# 시간을 달려서



## wonlon

G-Friend(여자친구) has a new song "시간을 달려서", but I don't quite grasp the meaning of the title even I looked up the dictionary. Would someone explain it to me?

Thanks a lot


----------



## i5369

'시간을' is composed of '시간', which means 'time', and '을', which is a 'postpositional particle' making a noun into a subject and/or an object within a sentence.
In '달려서', the root form of the verb is '달리다', which means 'to run'.

Actually, "시간을 달려서" is not a complete sentence, and there needs to be some part at the end of it. (e.g. 시간을 달려서 **에 도착했다.)
From my understanding, I'd say that the meaning of "시간을 달려서" is "By running through time", although I haven't read the lyrics of the song.


----------



## wonlon

i5369 said:


> Actually, "시간을 달려서" is not a complete sentence, and there needs to be some part at the end of it. (e.g. 시간을 달려서 **에 도착했다.)
> From my understanding, I'd say that the meaning of "시간을 달려서" is "By running through time", although I haven't read the lyrics of the song.
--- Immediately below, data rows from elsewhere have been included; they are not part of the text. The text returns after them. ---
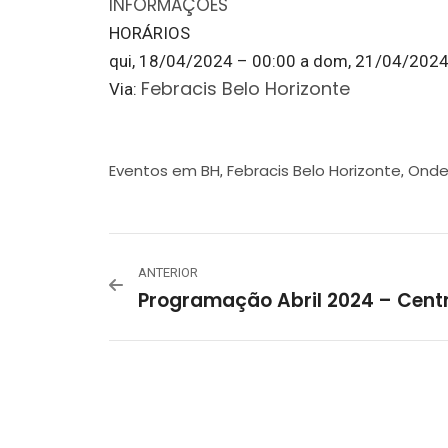
INFORMAÇÕES
HORÁRIOS
qui, 18/04/2024 – 00:00
a
dom, 21/04/2024
Febracis Belo Horizonte
Via:
Eventos em BH
Febracis Belo Horizonte
Onde 
,
,
ANTERIOR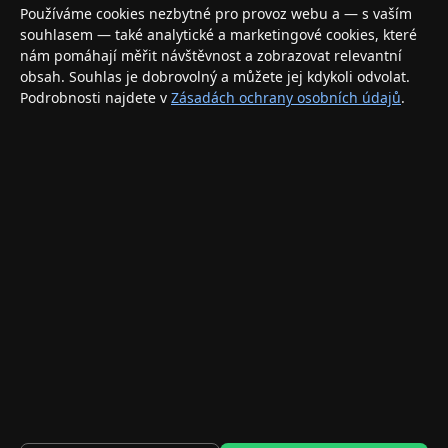
Váš specializovaný obchod s Apple produkty, příslušenstvím a
Používáme cookies nezbytné pro provoz webu a — s vaším
elektronikou. Nakupujte bezpečně a s jistotou.
souhlasem — také analytické a marketingové cookies, které
nám pomáhají měřit návštěvnost a zobrazovat relevantní
INFORMACE
obsah. Souhlas je dobrovolný a můžete jej kdykoli odvolat.
Podrobnosti najdete v
Zásadách ochrany osobních údajů
.
Doprava a doručení
Způsoby platby
Obchodní podmínky
Ochrana osobních údajů
Vrácení zboží a reklamace
KONTAKT
eshop@applegang.cz
Po–Pá: 9:00–18:00
Napište nám
© 2026 AppleGang.cz – Všechna práva vyhrazena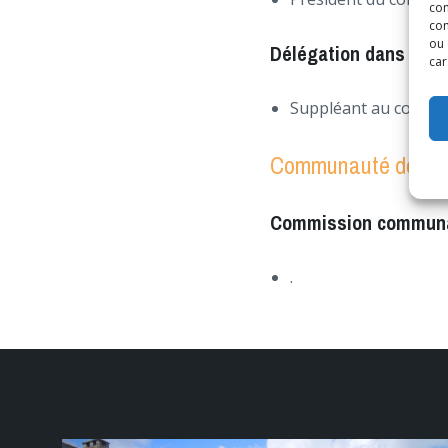
con
com
ou 
Délégation dans les 
car
Suppléant au conseil
Communauté de com
Commission communa
.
"시간을 달려서" appears in this part of the lyrics:

미처 말하지 못했어 다만 너를 좋아했어
어린 날의 꿈처럼 마치 기적처럼
*시간을 달려서* 어른이 될 수만 있다면
거친 세상 속에서 손을 잡아줄게

> (Complete lyrics)
Would you me see how it means here?


----------



## i5369

So, it's running towards the future, rather than running back to the past.
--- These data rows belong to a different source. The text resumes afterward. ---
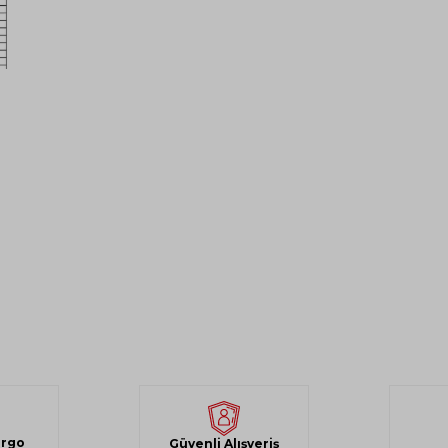
argo
Güvenli Alışveriş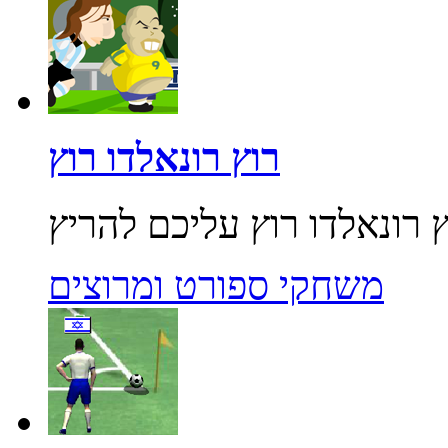
רוץ רונאלדו רוץ
משחקי ספורט ומרוצים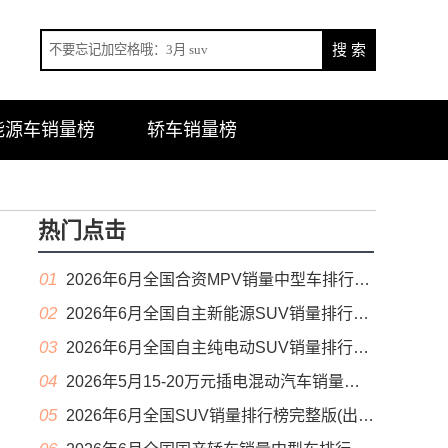
能源车销量榜
轿车销量榜
热门点击
01
2026年6月全国合资MPV销量中型车排行榜完整版(零售量
02
2026年6月全国自主新能源SUV销量排行榜完整版(零售量
03
2026年6月全国自主纯电动SUV销量排行榜完整版(零售量
04
2026年5月15-20万元插电混动汽车销量排行榜（零售量）
05
2026年6月全国SUV销量排行榜完整版(出口量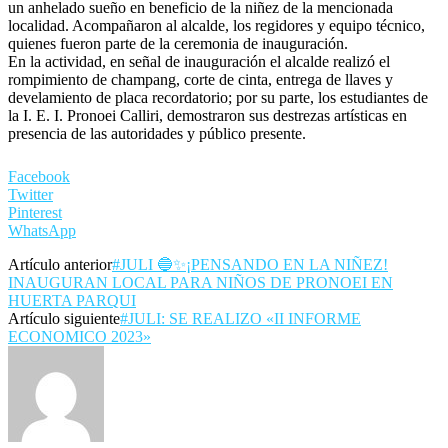
un anhelado sueño en beneficio de la niñez de la mencionada
localidad. Acompañaron al alcalde, los regidores y equipo técnico,
quienes fueron parte de la ceremonia de inauguración.
En la actividad, en señal de inauguración el alcalde realizó el
rompimiento de champang, corte de cinta, entrega de llaves y
develamiento de placa recordatorio; por su parte, los estudiantes de
la I. E. I. Pronoei Calliri, demostraron sus destrezas artísticas en
presencia de las autoridades y público presente.
Facebook
Twitter
Pinterest
WhatsApp
Artículo anterior
#JULI 🔵✨¡PENSANDO EN LA NIÑEZ!
INAUGURAN LOCAL PARA NIÑOS DE PRONOEI EN
HUERTA PARQUI
Artículo siguiente
#JULI: SE REALIZO «II INFORME
ECONOMICO 2023»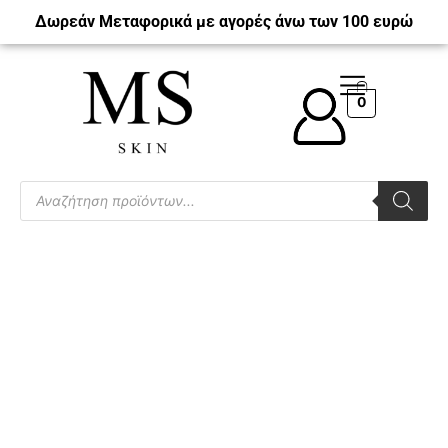
Δωρεάν Μεταφορικά με αγορές άνω των 100 ευρώ
0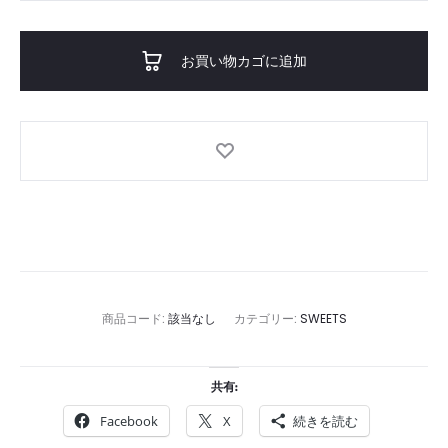
¥3,500.0
Dark
Chocolate
お買い物カゴに追加
Buttermilk
Cookie
個
商品コード:
該当なし
カテゴリー:
SWEETS
共有:
Facebook
X
続きを読む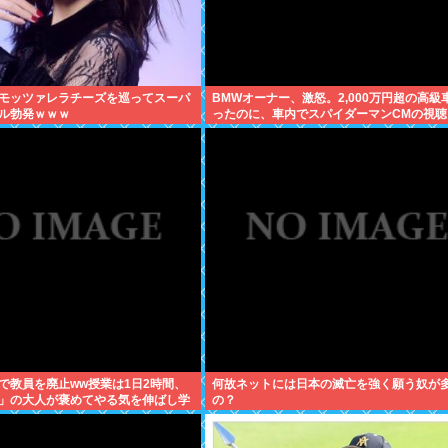
モッツァレラチーズを巡ってスーパ
BMWオーナー、激怒。2,000万円超の高級
ル勃発ｗｗｗ
ったのに、車内でスパイダーマンCMの視聴
制されてしまう。
Iで教員を廃止ww授業は1日2時間、
何故ネットには日本の滅亡を強く願う奴が
」の大人が褒めてやる気を伸ばし学
の？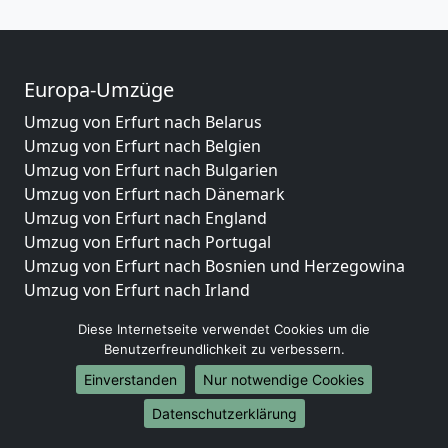
Europa-Umzüge
Umzug von Erfurt nach Belarus
Umzug von Erfurt nach Belgien
Umzug von Erfurt nach Bulgarien
Umzug von Erfurt nach Dänemark
Umzug von Erfurt nach England
Umzug von Erfurt nach Portugal
Umzug von Erfurt nach Bosnien und Herzegowina
Umzug von Erfurt nach Irland
Umzug von Erfurt nach Lettland
Diese Internetseite verwendet Cookies um die
Umzug von Erfurt nach Zypern
Benutzerfreundlichkeit zu verbessern.
Umzug von Erfurt nach Kroatien
Einverstanden
Nur notwendige Cookies
Umzug von Erfurt nach Estland
Umzug von Erfurt nach Finnland
Datenschutzerklärung
Umzug von Erfurt nach Frankreich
The lylic can be translated as below, hope this'll be helpful to you 

(Translation)
Although I couldn't have said, but I just loved you.
Like in a dream in my childhood, like a miracle,
If I can be a grown-up 'by running through time',
I'll hold your hands in this wild world.


----------



## Hit Girl

I would say 'racing through time' or 'skipping over time'
*
시간을 달려서* 어른이 될 수만 있다면:
If I could be an adult
by racing through time / skipping over time

시간을 달리다 doesn't sound right but it's understood since it's part of lyrics and all.

시간을 뛰어 넘어 is what people would say in real life.


----------